EL Putnam, Quickening (video still), 2018; courtesy of the artist

AS AN ARTIST, I explore diffractions and entanglements, creating events and situations where difference and interconnectedness are brought to the fore. I generally use performed actions and technologies, including video, sound and other digital tools. As a US citizen living in Ireland since 2013, art is a means for me to connect to my adopted home. I have been living in Rassan, Hackballscross in County Louth since 2017, located metres from the Northern Irish border. Most of the work I have created since moving here engages with landscapes as more than representations of an environment, inviting insights into a dynamic and complex geographic milieu. I create a situated entry point that emerges from my knowledge and experience of a place, as an invitation to pause and think differently about what is being presented.

For instance, shortly after moving to Rassan, I was looking out the window of my home studio, when I realised that I was facing the border and began to wonder how this demarcation was situated in the environment. For the most part, there are minor indications of difference – a change in the road surface texture or street signs indicating that speed limits are in kilometres or miles. I regularly receive text messages while sitting at home, welcoming me to the UK as my mobile service switches between nations. I am also aware of another, non-cartographic border; my family and I are ‘blow ins’ as we only recently arrived to this area. As a non-local and non-native, I am removed to a degree from the history of the area. I turned to the camera as a means of creating a connection with the place around me. Using over 200 of photographs shot around the border between Counties Louth and Armagh, I created Quickening (2018). For this artwork, images are cycled like a slide show; however, when a motion sensor is triggered, the cycling stops and the image begins to ‘glitch’ in realtime using a ‘pixel sorting’ algorithm, with input based on the person’s distance from a motion sensor. Instead of trying to represent the region, I play with the liminality of the unrepresentable – unstitching images through the slippage of recognisable forms, until they become static.

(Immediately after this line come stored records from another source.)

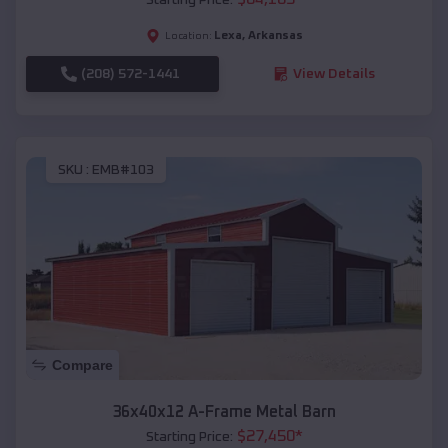
Lexa
,
Arkansas
Location:
(208) 572-1441
View Details
SKU :
EMB#103
Compare
36x40x12 A-Frame Metal Barn
$
27,450
*
Starting Price: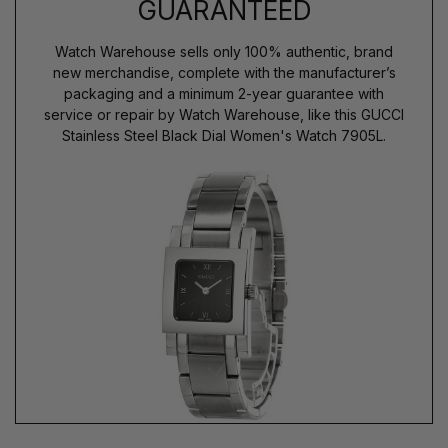
GUARANTEED
Watch Warehouse sells only 100% authentic, brand
new merchandise, complete with the manufacturer’s
packaging and a minimum 2-year guarantee with
service or repair by Watch Warehouse, like this GUCCI
Stainless Steel Black Dial Women's Watch 7905L.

The title Quickening refers to the sensation of quickening in pregnancy, or when a pregnant person senses foetal movements in early pregnancy. These sensations can only be experienced in the physical state of pregnancy: they are internal, haptic and phenomenological, making the pregnant person the communicator of experience. I use this physical experience as a metaphor for the border in Ireland, which has gained renewed attention with Brexit. The title also references the fact that I was pregnant while creating this work, which also happened to be during the campaign to repeal the Eighth Amendment (in which I was unable to vote, as I am not an Irish citizen). Moreover, in addition to being an embodied, photographic response to this particular landscape in Ireland, I also reconceptualise pregnancy as metaphor in creative practice, with an emphasis on in-situ experience, as opposed to anticipated outcomes.

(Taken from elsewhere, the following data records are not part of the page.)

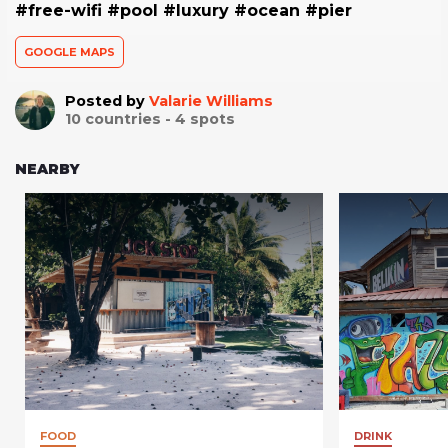
#free-wifi #pool #luxury #ocean #pier
GOOGLE MAPS
Posted by
Valarie Williams
10
countries -
4
spots
NEARBY
FOOD
DRINK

Digital photography and video have certain affordances, granting these media a flexibility I play with through editing and post-production. Dissolution (2019) is a performance-to-video series I have been creating at Castle Roche, close to our home. Incorporating documentation of performed actions, along with macroscopic footage shot from the site, the gestures of Dissolution allude to the gentle caress across a computer’s interface, as the body melds to the remains of the castle, which is slowly being reclaimed by its landscape. I craft a meditation that layers video as bodies; built structures and human actions dissolve and emerge through techniques of image manipulation.

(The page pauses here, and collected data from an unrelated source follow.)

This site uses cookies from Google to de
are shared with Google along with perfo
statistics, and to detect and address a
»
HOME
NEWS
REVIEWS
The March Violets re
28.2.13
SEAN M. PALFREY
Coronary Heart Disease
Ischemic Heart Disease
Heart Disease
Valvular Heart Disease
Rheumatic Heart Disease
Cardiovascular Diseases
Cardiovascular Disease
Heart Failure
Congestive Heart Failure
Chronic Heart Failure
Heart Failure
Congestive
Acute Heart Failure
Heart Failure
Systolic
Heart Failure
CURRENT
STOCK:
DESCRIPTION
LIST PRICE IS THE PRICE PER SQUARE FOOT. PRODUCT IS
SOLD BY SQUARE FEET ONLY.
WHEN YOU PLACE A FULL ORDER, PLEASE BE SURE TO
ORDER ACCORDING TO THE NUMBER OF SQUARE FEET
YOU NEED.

Throughout my practice, I employ the aesthetic and material possibilities of digital technologies. I expand projected and moving images beyond the monitor and the screen through engagement with performed actions, whether my own or those of others. These entanglements of the body with the technological sit at the heart of my creative explorations, made manifest through works that reveal how we mediate and are mediated by the technologies we use, expressing how we are part of broader milieux that are geographic, machinic and embodied.